# express deals



## manderson (Dec 22, 2011)

I've been watching the Express Deal prices for about a year now and notice that while availability changes throughout the year, the prices remain the same. Today's posting of 2-person cabin deals (Toronto to Vancouver) is about double what it has been. Major bummer if they're raising prices, as I've been planning on snagging a 1-person cabin at an Express Deal in January or February, for a bucket list trip from Toronto to Vancouver. An extra $500 is a big jump. Anybody know if this is a permanent increase?


----------



## pennyk (Dec 22, 2011)

I, too, am disappointed to see the price increase. Although I did the Toronto to Vancouver trip in December for the great price, I loved the trip so much that i was considering doing it again next year if express deals were offered.

I do not know the answer to your question, but my guess is that VIA must think that they can sell the rooms at that price.

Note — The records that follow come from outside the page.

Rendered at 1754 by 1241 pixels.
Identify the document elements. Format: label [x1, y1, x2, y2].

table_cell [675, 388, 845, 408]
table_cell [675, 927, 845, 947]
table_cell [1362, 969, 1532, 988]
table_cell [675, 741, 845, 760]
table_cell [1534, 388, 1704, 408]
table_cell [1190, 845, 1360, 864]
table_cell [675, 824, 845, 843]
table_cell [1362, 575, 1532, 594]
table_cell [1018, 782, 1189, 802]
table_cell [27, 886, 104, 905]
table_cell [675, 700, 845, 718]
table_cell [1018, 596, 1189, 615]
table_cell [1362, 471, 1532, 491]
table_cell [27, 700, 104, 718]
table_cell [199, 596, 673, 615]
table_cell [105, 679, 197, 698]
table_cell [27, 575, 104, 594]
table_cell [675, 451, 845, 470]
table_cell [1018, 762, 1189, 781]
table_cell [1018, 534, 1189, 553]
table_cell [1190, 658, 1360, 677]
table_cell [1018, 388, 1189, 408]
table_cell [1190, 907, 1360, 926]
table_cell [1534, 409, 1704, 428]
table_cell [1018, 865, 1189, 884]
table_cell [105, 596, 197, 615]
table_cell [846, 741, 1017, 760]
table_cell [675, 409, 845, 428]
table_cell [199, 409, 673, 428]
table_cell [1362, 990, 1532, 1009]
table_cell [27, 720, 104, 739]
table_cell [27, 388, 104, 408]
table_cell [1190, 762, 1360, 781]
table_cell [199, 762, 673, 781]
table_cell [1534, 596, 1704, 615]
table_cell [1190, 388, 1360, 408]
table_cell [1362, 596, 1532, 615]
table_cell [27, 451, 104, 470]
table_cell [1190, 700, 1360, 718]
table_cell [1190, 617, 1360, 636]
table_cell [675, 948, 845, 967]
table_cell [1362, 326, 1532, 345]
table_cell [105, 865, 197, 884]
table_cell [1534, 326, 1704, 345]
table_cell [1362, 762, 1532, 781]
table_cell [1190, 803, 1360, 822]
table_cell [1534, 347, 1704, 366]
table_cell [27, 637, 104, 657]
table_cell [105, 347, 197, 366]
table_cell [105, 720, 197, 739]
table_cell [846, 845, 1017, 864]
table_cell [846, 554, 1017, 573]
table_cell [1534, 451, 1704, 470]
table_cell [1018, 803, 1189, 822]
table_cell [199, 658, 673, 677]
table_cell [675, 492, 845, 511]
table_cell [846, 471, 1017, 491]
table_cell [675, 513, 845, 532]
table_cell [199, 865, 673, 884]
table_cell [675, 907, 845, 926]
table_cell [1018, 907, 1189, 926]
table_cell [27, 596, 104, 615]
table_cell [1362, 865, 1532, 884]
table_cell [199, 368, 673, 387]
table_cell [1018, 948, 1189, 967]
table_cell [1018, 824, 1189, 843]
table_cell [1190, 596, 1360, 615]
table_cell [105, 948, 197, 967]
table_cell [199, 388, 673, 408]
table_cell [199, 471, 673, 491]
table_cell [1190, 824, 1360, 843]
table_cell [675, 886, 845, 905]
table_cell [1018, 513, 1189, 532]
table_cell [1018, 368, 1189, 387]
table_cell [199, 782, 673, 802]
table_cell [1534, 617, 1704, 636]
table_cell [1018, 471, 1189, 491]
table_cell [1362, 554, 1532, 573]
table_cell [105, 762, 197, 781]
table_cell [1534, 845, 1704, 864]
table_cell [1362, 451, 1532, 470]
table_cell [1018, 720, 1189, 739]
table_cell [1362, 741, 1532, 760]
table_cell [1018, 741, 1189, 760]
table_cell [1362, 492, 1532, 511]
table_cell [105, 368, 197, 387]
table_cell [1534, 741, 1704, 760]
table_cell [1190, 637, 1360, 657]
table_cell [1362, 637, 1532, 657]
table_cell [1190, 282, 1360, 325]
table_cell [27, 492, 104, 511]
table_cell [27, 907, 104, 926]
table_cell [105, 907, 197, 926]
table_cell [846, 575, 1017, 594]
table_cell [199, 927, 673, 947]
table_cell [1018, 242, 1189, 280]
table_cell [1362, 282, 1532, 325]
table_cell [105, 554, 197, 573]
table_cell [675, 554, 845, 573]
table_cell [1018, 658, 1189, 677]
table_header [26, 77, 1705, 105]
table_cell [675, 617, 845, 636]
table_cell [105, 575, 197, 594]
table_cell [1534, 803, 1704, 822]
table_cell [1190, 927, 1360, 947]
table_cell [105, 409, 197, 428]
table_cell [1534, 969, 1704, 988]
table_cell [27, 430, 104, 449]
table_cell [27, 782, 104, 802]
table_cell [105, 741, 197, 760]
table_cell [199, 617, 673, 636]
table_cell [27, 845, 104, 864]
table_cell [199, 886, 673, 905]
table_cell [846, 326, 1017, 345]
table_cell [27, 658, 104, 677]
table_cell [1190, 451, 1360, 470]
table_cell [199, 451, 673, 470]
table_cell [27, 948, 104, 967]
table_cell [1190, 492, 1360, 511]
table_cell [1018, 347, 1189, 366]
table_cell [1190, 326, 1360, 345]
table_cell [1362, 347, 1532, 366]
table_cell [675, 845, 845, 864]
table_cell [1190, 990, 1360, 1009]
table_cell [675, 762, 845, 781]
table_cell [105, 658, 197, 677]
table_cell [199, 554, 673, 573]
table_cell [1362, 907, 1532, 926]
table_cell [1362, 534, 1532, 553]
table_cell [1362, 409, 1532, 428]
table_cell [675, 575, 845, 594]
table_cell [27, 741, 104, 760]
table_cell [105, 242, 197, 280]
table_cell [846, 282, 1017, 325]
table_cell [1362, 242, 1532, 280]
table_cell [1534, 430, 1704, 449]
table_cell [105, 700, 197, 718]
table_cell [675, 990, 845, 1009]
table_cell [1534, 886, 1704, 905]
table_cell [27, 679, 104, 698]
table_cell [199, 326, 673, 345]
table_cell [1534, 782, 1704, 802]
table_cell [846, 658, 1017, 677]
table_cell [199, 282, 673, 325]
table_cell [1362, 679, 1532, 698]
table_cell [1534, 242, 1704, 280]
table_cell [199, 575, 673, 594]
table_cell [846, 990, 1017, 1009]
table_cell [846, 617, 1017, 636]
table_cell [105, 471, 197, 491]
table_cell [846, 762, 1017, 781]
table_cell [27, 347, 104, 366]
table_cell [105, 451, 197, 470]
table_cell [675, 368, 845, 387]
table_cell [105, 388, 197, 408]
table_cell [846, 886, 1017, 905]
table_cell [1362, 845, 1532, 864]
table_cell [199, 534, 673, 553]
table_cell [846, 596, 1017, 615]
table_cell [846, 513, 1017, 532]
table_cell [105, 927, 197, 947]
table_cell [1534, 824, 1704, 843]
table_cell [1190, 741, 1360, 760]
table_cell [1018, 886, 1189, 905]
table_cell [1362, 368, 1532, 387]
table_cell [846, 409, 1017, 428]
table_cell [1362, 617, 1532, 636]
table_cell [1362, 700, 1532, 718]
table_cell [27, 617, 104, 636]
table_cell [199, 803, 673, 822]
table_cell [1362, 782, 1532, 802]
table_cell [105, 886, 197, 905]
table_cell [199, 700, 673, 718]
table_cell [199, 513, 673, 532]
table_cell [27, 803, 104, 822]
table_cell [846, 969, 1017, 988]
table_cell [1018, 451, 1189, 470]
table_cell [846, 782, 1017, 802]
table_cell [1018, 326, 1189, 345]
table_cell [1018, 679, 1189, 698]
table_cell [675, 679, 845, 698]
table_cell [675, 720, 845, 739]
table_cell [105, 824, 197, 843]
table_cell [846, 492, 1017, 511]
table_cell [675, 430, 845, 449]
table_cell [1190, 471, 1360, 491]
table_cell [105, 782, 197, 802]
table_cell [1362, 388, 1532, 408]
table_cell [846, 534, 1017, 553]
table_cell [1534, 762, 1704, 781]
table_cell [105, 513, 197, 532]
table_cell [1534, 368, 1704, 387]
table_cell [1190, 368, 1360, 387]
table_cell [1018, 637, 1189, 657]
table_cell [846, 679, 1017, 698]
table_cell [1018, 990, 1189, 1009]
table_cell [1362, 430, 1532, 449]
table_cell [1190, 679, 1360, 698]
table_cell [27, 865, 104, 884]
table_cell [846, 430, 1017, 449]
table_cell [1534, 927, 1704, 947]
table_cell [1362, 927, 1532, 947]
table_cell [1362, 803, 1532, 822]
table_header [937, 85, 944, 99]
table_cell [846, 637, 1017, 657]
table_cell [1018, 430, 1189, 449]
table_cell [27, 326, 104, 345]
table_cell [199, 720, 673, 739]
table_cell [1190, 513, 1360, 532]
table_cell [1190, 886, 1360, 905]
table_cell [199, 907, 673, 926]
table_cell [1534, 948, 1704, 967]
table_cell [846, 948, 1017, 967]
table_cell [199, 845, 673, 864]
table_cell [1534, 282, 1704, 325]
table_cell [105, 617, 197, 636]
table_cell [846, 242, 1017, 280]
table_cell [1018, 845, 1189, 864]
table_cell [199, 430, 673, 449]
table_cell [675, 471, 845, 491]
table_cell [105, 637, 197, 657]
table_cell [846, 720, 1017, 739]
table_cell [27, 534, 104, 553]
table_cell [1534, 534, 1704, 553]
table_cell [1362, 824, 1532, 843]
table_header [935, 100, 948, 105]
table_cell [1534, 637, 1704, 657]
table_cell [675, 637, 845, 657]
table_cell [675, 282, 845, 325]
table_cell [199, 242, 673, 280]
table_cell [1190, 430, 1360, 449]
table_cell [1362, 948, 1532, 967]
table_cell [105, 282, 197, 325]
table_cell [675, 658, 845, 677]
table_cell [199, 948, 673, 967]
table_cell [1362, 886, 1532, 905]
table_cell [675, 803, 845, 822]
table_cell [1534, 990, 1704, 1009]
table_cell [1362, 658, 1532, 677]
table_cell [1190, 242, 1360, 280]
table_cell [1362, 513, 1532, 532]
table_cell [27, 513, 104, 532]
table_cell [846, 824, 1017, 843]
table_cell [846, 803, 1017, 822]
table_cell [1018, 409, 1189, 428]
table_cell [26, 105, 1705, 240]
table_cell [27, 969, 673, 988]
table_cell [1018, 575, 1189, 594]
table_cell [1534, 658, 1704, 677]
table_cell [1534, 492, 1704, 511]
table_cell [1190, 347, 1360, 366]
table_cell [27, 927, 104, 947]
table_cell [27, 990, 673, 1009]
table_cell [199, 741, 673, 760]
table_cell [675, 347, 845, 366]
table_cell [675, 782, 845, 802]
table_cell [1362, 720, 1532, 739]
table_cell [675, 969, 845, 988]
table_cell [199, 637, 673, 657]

Possibly the prices will go down after holiday travel has been completed or if the rooms do not sell at that price.

All the 2 person rooms were sold on my December trip, but some one person rooms, and berths were vacant.


----------



## Blackwolf (Dec 22, 2011)

I wonder if the price increase has any relation with the "upgrading" of sleeper to the new "Plus" class that has the enhanced rooms? You know, the ones with the TV's, fresh leather interiors and the price of food included?

Just a hunch... If an express deal came out right around the beginning of March for a cabin for two with the old price, I'd be seriously tempted to pounce on it and change my AGR redemption trip via the ML-LSL-EB to and travel The Canadian instead!


----------